[SEQ RERUN] Inductive Bias
post by badger · 2011-05-26T13:20:46.506Z · LW · GW · Legacy · 8 commentsContents
8 comments
Today's post, Inductive Bias was originally published on April 8, 2007. A summary (from the LW wiki):
Inductive bias is a systematic direction in belief revisions. The same observations could be evidence for or against a belief, depending on your prior. Inductive biases are more or less correct depending on how well they correspond with reality, so "bias" might not be the best description.
Discuss the post here (rather than in the comments of the original post).
This post is part of a series rerunning Eliezer Yudkowsky's old posts so those interested can (re-)read and discuss them. The previous post was Debiasing as Non-Self-Destruction, and you can use the sequence_reruns tag or rss feed to follow the rest of the series.
Sequence reruns are a community-driven effort. You can participate by re-reading the sequence post, discussing it, posting the next day's sequence reruns post, summarizing forthcoming articles on the wiki, or creating exercises. Go here for more details, or to discuss the Sequence Reruns.
8 comments
Comments sorted by top scores.
comment by Oscar_Cunningham · 2011-05-26T15:05:44.889Z · LW(p) · GW(p)
Can someone explain to me what Eliezer means when he says that
If you start out with a maximum-entropy prior, then you never learn anything, ever, no matter how much evidence you observe.
?
The prior in this situation that I would call "maximum entropy" is the uniform prior (which certainly does change when you update). The monkey binomial distribution isn't maximum entropy at all! What's going on?
Replies from: jsalvatier, wallowinmaya↑ comment by jsalvatier · 2011-05-26T15:14:13.871Z · LW(p) · GW(p)
I saw this too, I think he means 'maximum entropy over the outcomes (ball draws)' rather than 'maximum entropy over the parameters in your model'. The intuition is that if you posit no structure to your observations, making an observation doesn't tell you anything about your future observations. Though, that interpretation doesn't quite fit since he specified he knew they were drawn with a known probability.
One of the things EY made me realize is that any modeling is part of the prior. Specifically a model is a prior about how observations are related. For example, part of your model might be 'balls are independently with a constant but unknown probability'. If you had a maximum entropy prior over the draws, you would say something more like 'ball draws are completely unrelated and determined by completely separate processes'.
Replies from: Schlega↑ comment by Schlega · 2011-05-28T22:36:27.436Z · LW(p) · GW(p)

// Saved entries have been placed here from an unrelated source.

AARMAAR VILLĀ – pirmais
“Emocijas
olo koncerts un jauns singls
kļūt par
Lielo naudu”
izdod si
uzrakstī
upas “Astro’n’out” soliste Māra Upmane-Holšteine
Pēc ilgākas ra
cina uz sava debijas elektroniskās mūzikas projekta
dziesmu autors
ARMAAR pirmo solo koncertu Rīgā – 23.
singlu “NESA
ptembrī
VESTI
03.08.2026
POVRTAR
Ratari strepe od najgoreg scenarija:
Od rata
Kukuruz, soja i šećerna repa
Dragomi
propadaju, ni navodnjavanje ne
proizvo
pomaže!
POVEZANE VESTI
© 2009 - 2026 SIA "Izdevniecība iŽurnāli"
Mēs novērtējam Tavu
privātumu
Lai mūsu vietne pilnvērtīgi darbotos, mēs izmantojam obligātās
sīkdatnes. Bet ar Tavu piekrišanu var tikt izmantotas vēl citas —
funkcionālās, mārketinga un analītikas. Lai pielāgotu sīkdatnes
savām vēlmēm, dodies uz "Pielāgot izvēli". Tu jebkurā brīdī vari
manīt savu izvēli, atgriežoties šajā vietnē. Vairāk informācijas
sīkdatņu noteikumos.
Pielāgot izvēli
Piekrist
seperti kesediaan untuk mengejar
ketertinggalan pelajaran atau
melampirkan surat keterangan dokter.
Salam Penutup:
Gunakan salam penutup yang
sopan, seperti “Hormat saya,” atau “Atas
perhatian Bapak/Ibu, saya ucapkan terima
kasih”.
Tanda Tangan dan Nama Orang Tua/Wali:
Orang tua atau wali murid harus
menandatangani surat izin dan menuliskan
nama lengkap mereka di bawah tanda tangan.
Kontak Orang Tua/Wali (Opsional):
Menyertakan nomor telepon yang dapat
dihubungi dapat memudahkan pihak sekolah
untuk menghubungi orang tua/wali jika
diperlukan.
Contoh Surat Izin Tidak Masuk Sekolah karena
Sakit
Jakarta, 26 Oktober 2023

This still confuses me. 'Ball draws are completely unrelated and determined by completely separate processes' still contains information about how the balls were generated. It seems like if you observed a string of 10 red balls, then your hypothesis would lose probability mass to the hypothesis 'ball draws are red with p > 0.99.'
It seems like the problem only happens if you include an unjustified assumption in your 'prior', then refuse to consider the possibility that you were wrong.
My prior information is that every time I have found something Eliezer said confusing, it has eventually turned out that I was mistaken. I expect this to remain true, but there's a slight possibility that I am wrong.
Replies from: jsalvatier↑ comment by jsalvatier · 2011-05-30T05:36:39.659Z · LW(p) · GW(p)
Yes, I thought about this a bit too, but did't pay as much attention to being confused as you did. I'm not sure how to resolve it.
↑ comment by David Althaus (wallowinmaya) · 2011-05-27T17:07:31.745Z · LW(p) · GW(p)
This may be off-topic, but why don't you make your comment on the original post? IMO it would be more efficient if the discussion of a certain post were centered at one place, so new readers could see all relevant critiques at once. And since there are already many comments at the original post, why not make your comments there? It would also add to the cohesion of lesswrong in general, I guess, but maybe I'm missing something;)
Replies from: wallowinmaya↑ comment by David Althaus (wallowinmaya) · 2011-05-27T17:12:09.146Z · LW(p) · GW(p)
I will reply to myself: Try google.
comment by Matt_Simpson · 2011-05-27T06:38:58.267Z · LW(p) · GW(p)
I'd like to see the inductive bias / max-ent stuff fleshed out with some math. Any pointers?
Replies from: aletheilia↑ comment by aletheilia · 2011-05-27T12:51:11.570Z · LW(p) · GW(p)
Probability Theory:The Logic of Science?